Did you know that King’s Chapel is home to the oldest burying ground in Boston? It’s true —and you can see for yourself what lies beneath the centuries-old property on a tour.
City Editors Jess and Vicki took a “Bell and Bones” tour at the historic building to see one of the few remaining crypts in Boston. There are two versions of the experience: an express tour (20-25 minutes) or the the Bell and Bones tour (45-55 minutes). Tickets for either version can be purchased in advance.
Our tour started in the chapel with live organ music playing above the pews where former members used to spend their Sundays. The pipe organ was the first in New England and it’s still tuned to the key that was used in the 1700s.
After a recap of the wooden church’s transformation into the stone building we see today, the tour leads out the back door to the crypt gate, near the King’s Chapel burying ground.

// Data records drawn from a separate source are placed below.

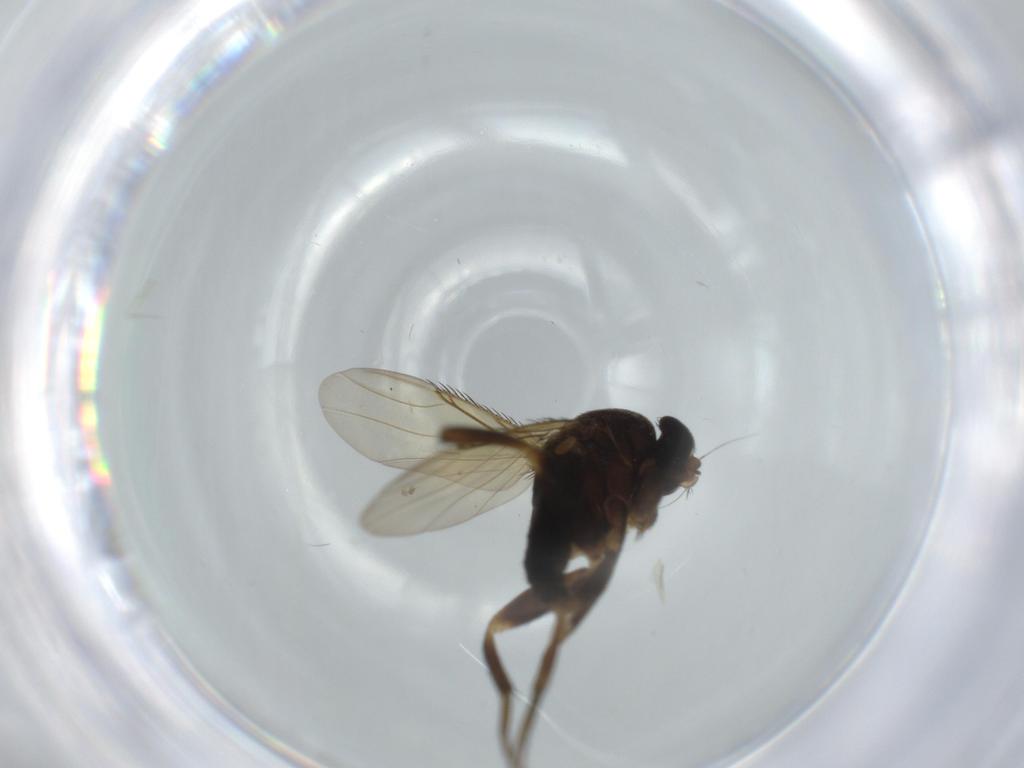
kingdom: Animalia
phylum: Arthropoda
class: Insecta
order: Diptera
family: Phoridae
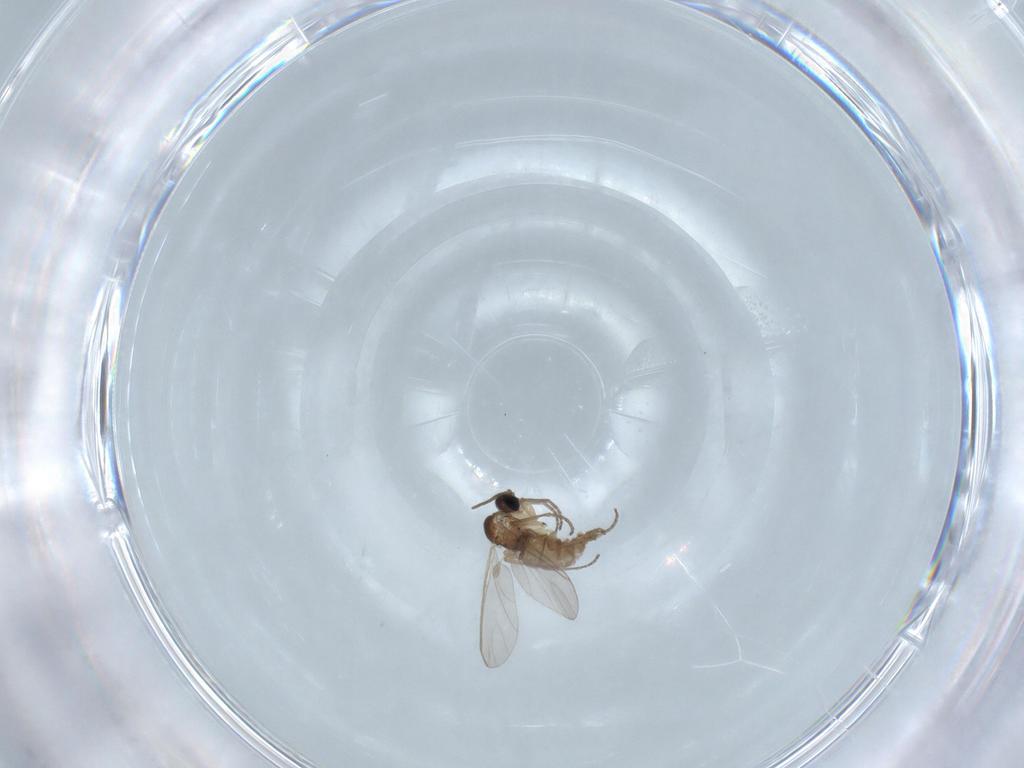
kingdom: Animalia
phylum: Arthropoda
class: Insecta
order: Diptera
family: Sciaridae
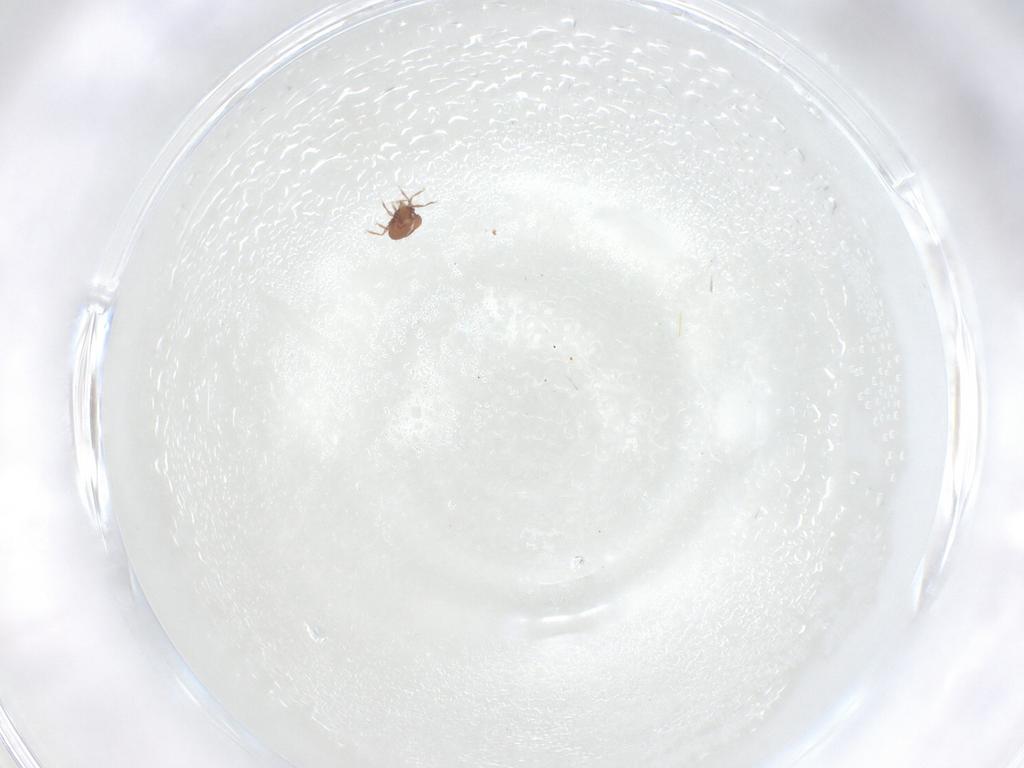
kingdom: Animalia
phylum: Arthropoda
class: Arachnida
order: Sarcoptiformes
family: Oribatulidae
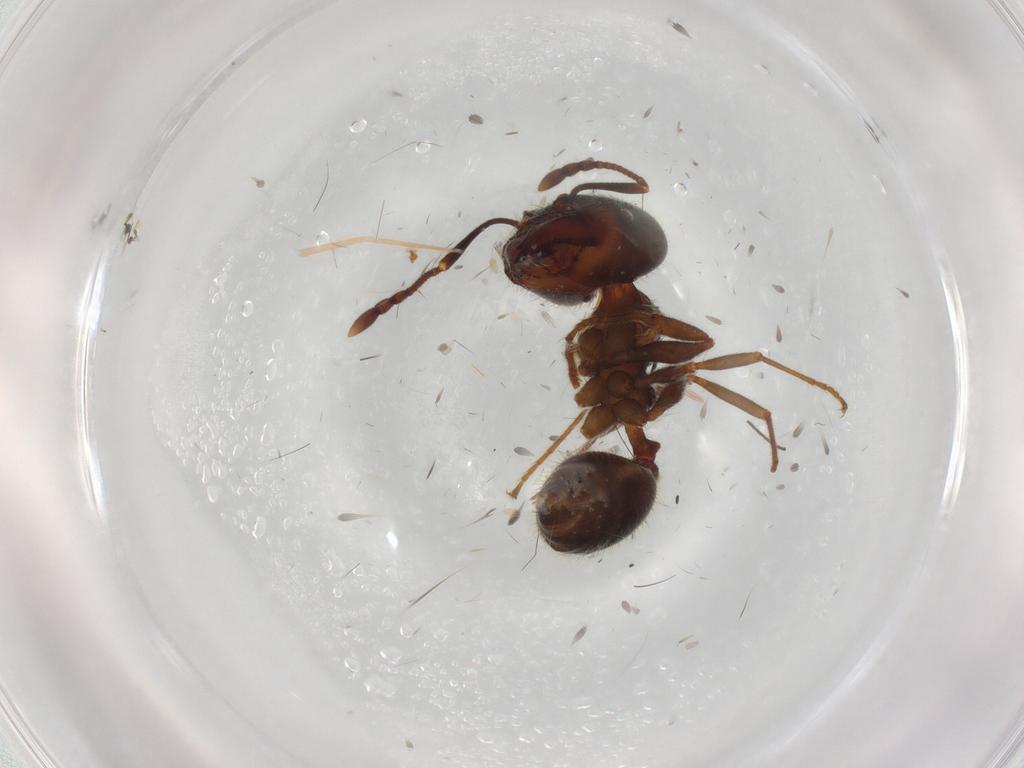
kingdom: Animalia
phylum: Arthropoda
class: Insecta
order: Hymenoptera
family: Formicidae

The crypt is located directly under the chapel and consists of 21 tombs. These brick tombs line the outside walls and are the final resting place of ~150 people. Twenty of these tombs belong to prominent members of the congregation from the 1700s and 1800s, including Hannah and Charles Bulfinch, who were originally buried there. The crypt remained an active burying ground until the tombs were sealed in the 1890s.
After the time underground, guests will climb to the second story to see the upstairs pews, followed by a trip to the bell tower, where you can see and feel a bell that was cast by the Revere family. Keep in mind when visiting: there are a lot of stairs, narrow passages, and low clearance pipes.